Scientists from Skoltech and Moscow Institute of Physics and Technology (MIPT) studied the protein and lipid composition of a mammoth bone found near the Yana River in northeastern Siberia. Their study is one of the few pioneering endeavors in paleolipidomics -- a frontier research area that comes to complement paleogenomics and paleoproteomics. The results of their study were published in the European Journal of Mass Spectrometry.
Scientists worldwide took interest in the molecular composition of the remains of extinct creatures several decades ago. Advanced methods of genetic analysis have made it possible to study DNA extracted from fossilized bones, giving rise to a whole new trend in science, paleogenetics, that has helped crack a lot of evolutionary mysteries. Nevertheless, genetics alone is hardly enough to get a full picture of the animals that inhabited the Earth long before humans. In living organisms, the protein and fat composition is nearly as essential as DNA. This is why at some point paleogenomics was joined by paleoproteomics that studies ancient proteins. The lipid molecules, most of which are extremely unstable and could not be preserved for millions of years, were largely disregarded. However, some lipids experienced oxidative stress and turned into fossils that can be studied and may provide valuable insights into what our ancestors ate, what ailments they suffered from and how well-developed their nervous system was.

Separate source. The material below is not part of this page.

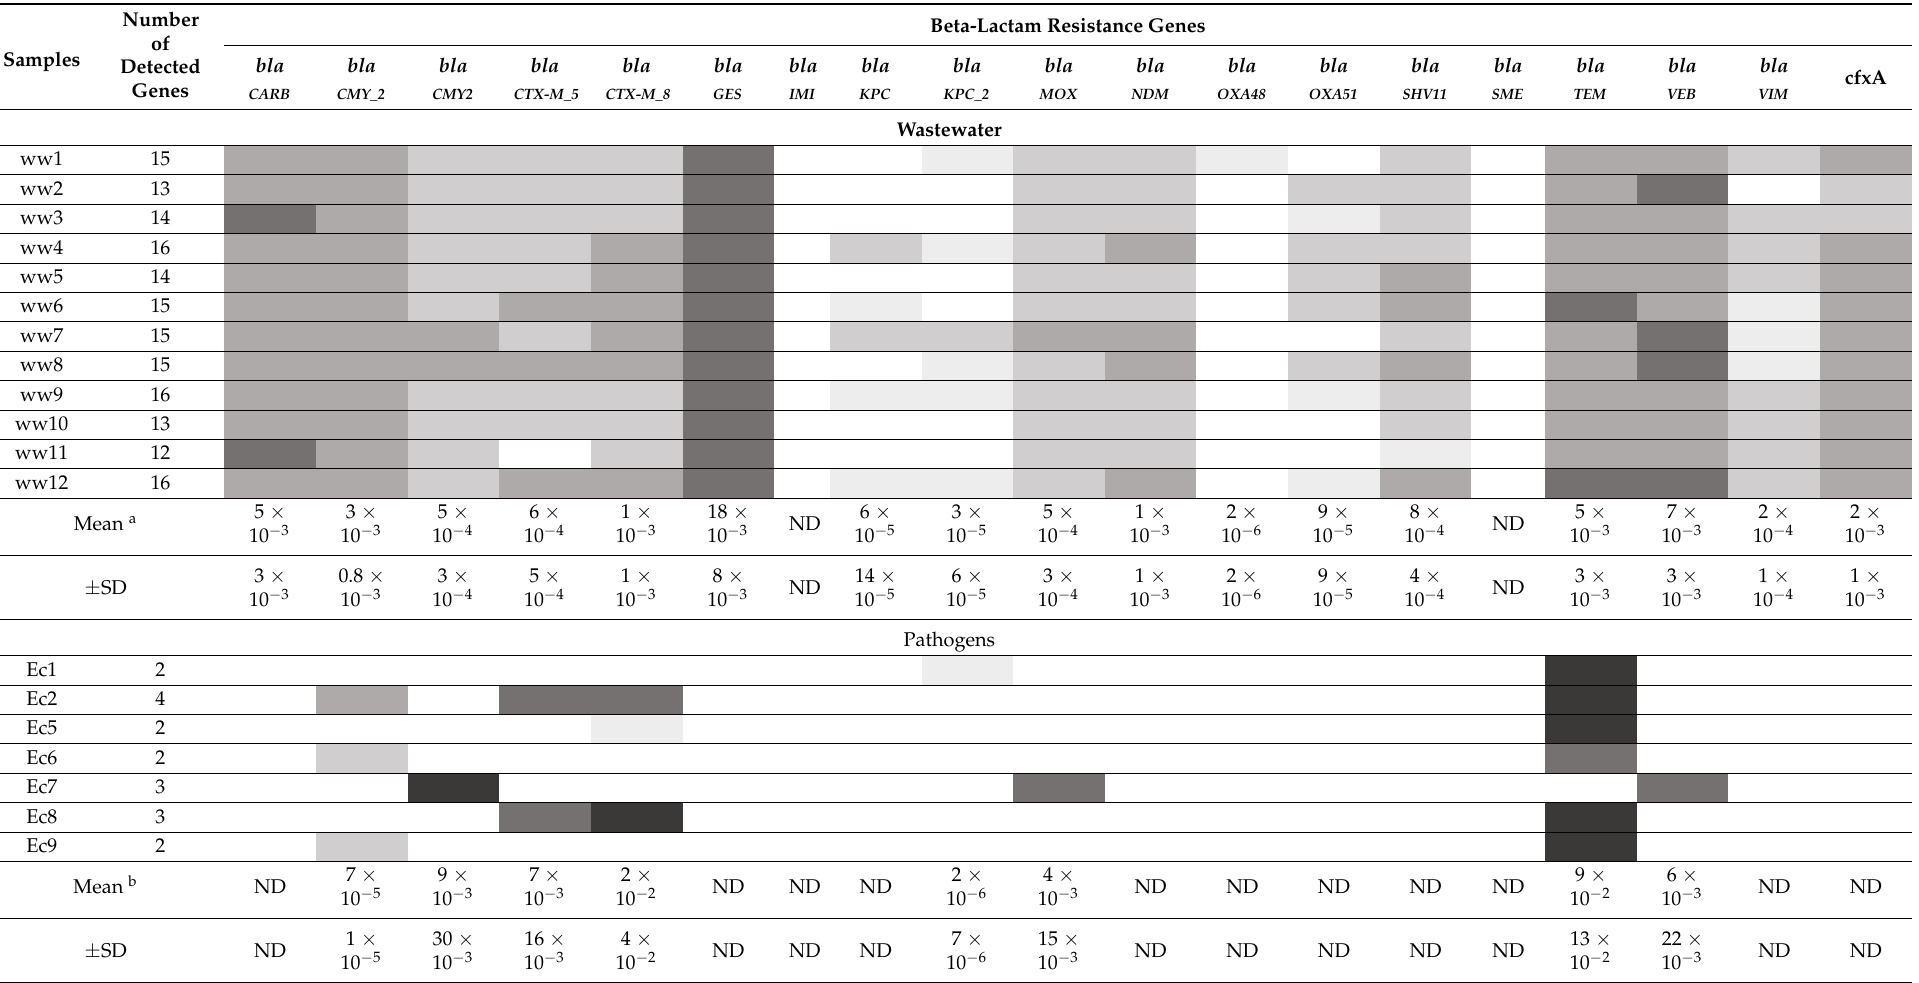
Table 2. Beta-lactam resistance genes detected in hospital wastewater and pathogens isolated from hospital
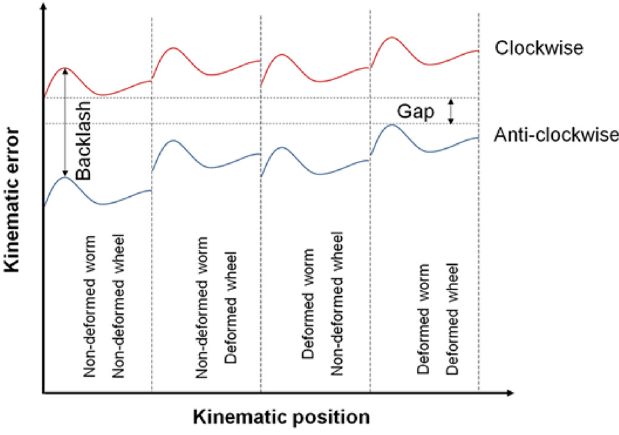
Fig. 8. Comparison between positive backlash and positive gap (properly aligned kinematic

Relying on both paleoproteomics and paleolipidomics and applying advanced liquid chromatography and mass spectrometry methods, the scientists from Skoltech and MIPT identified 98 proteins and 73 lipids in the bones of the Siberian mammoth and compared their findings to the bone analysis results for the modern African elephant.
"We found collagen that forms the core of the bone tissue along with other protein varieties, such as albumin, lumican, osteoglycine, and alpha-2-HS-glycoprotein, that regulate various processes in the body. As for lipids, it transpired that very few can last that long. We found only triglycerides but no phosphatidylcholines or sphingomyelins," said Yury Kostyukevich, the author of the study and senior research scientist at MIPT and Skoltech.
"We applied our experience in the mass spectrometry analysis of various biological samples to analyze fossilized bones in an attempt to expand the horizons of mass spectrometry in various fields of science. Proteomic and lipidomic approaches based on mass spectrometry proved to be remarkably effective in biomedical research and may also prove useful to archaeologists and paleontologists," explained Professor Eugene Nikolaev.
Proteins are known to serve as markers of various diseases. Some studies show that analyzing fossilized human remains can help determine the diseases humans suffered from. It is not quite clear though what information the bone tissue lipids can provide. In their recent study, the scientists set out to find out which lipids can survive in fossilized remains for tens of thousands of years. According to the Skoltech and MIPT Professor Evgeny Nikolaev, future research will help to answer this question.